You may want to run the waste water through cotton sheets or better thin canvas material for some extra recovery of the 400 mesh minus that is in suspension.
 

You get about 90 percent on the first run process. Are you satisficed with this 90 percent if you don't run the second process by tablespoon?
Could you just bump pan the second run materials to get most of the ultra fines too the bottom and then process just that material by removing most of the top material?

You may want to run the waste water through cotton sheets or better thin canvas material for some extra recovery of the 400 mesh minus that is in suspension.
This is like a game to me. I'm just having fun trying different things to see what happens.

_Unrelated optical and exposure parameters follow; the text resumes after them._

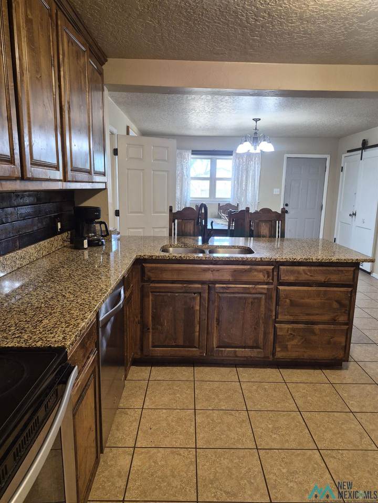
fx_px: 335
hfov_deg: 58.9
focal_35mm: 23
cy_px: 252
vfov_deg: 73.9
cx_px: 189
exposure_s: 1/120
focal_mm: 5.4
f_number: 1.8
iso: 400
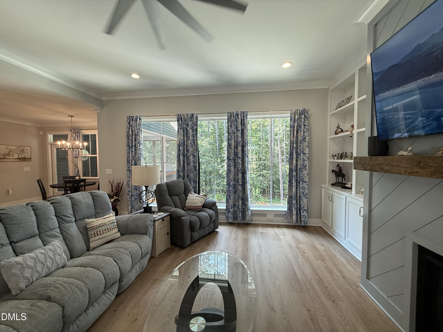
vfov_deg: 85.7
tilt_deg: -1.4
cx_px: 222
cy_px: 166
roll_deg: -0.7
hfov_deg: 102.1
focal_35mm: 14
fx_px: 179
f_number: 2.2
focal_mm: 2.22
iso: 125
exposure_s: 1/120
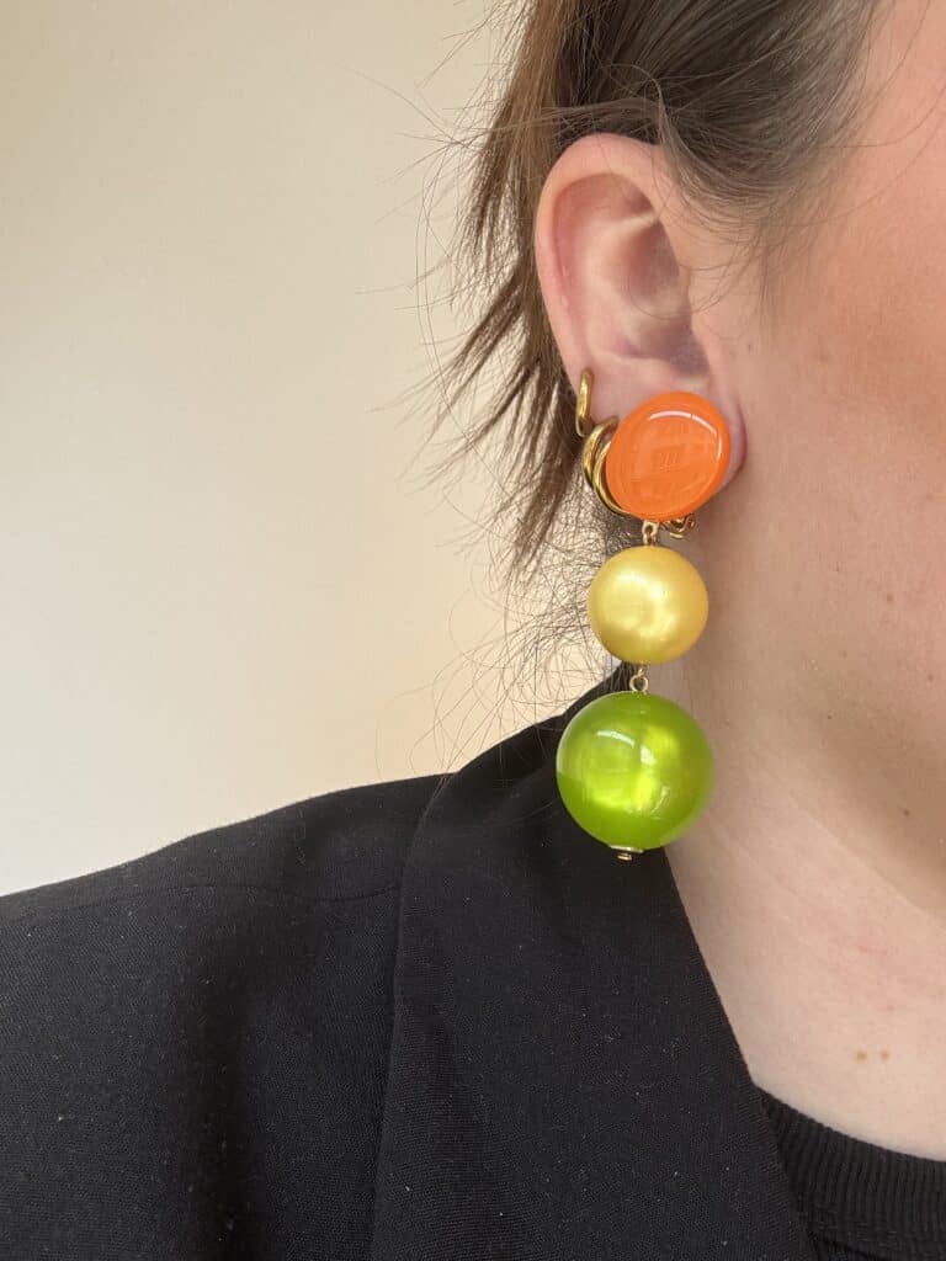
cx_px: 473
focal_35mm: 30
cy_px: 630
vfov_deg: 60.0
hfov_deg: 46.8
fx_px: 1093
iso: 20
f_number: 1.9
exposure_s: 1/121
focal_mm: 2.69
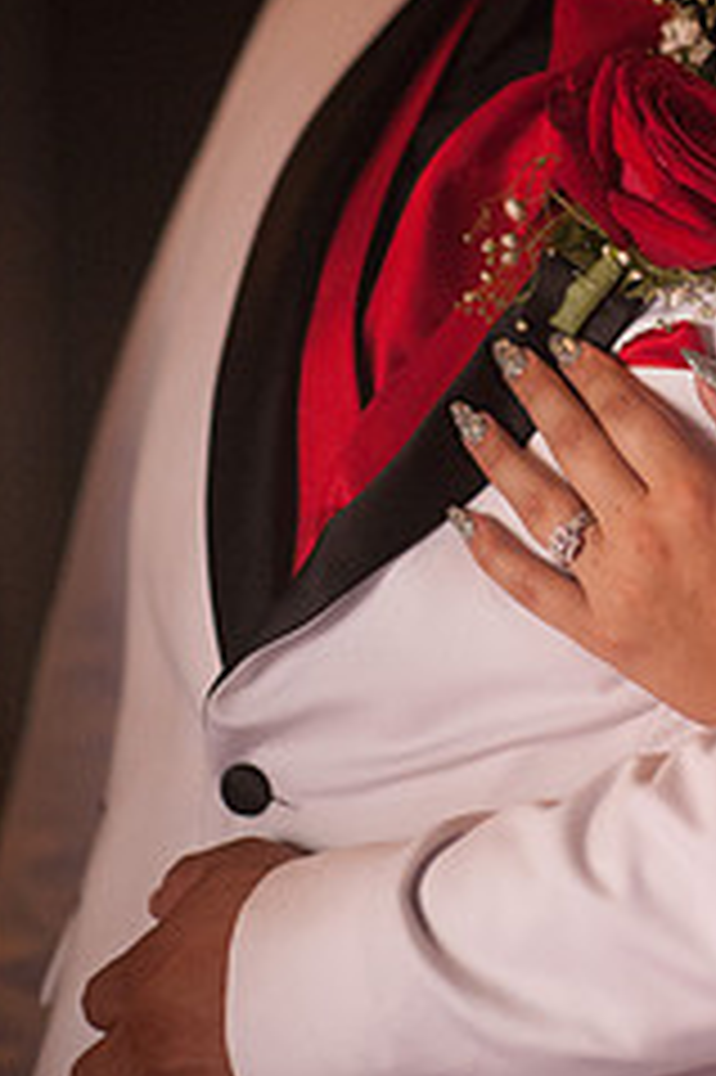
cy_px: 306
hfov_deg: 8.5
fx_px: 4780
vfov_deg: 12.8
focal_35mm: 160
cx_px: 642
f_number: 1.4
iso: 4000
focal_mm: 85
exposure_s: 1/1600
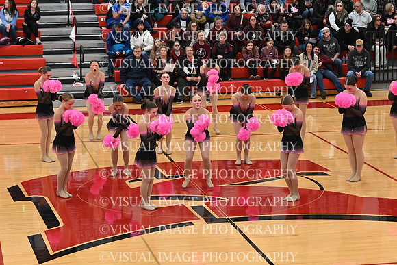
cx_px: 198
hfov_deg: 19.5
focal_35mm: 105
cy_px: 132
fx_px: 1158
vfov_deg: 13.0
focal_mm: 70
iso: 8000
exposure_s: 1/400
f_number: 4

I'm happy with what I can squeeze out with my equipment. I'd need a shaker table to get the micron sized gold, and I've been told by two equipment sellers that my type of operation doesn't warrant such a costly expense. Both said sluicing was my best bet, which is what I'm learning to do.

But I don't want to spend all day doing this, so I just do about two hours on days I'm processing material; hand breaking ore, chain milling, sluicing. etc.

It's just not worth more effort for such small returns. Like I said, it's a game to me, to see if I can make maybe an ounce out of what I have on hand. I'll probably be around age 75 when I finish with the ore I have, and then I will retire from the mining game.
 

OK Gents, I need more help on properly locating my smelting furnace, and 30 gallon propane tank. I plan on leaving them in place once properly placed, and cover them up once I finish using them, and letting them cool.

I was wondering if I could pour a cement slab. Would that take the heat of the furnace? Or would laying red bricks as a foundation work?

I'd appreciate your suggestions, and if you have them, pictures of your setup. Since this won't be moved, I would prefer those with permanent setups to respond.

This is my last piece to finish before I finally start cooking stuff.
 

Consider two things for your safety.

Your furnace and all your tools must be kept dry.

Things spill. Spilling hot metal on concrete will result in splashing. (Splashing BAD) Many consider packed dry clay to be a better surface to avoid splashing. Packed clay can be shaped and reshaped to contain and direct spills.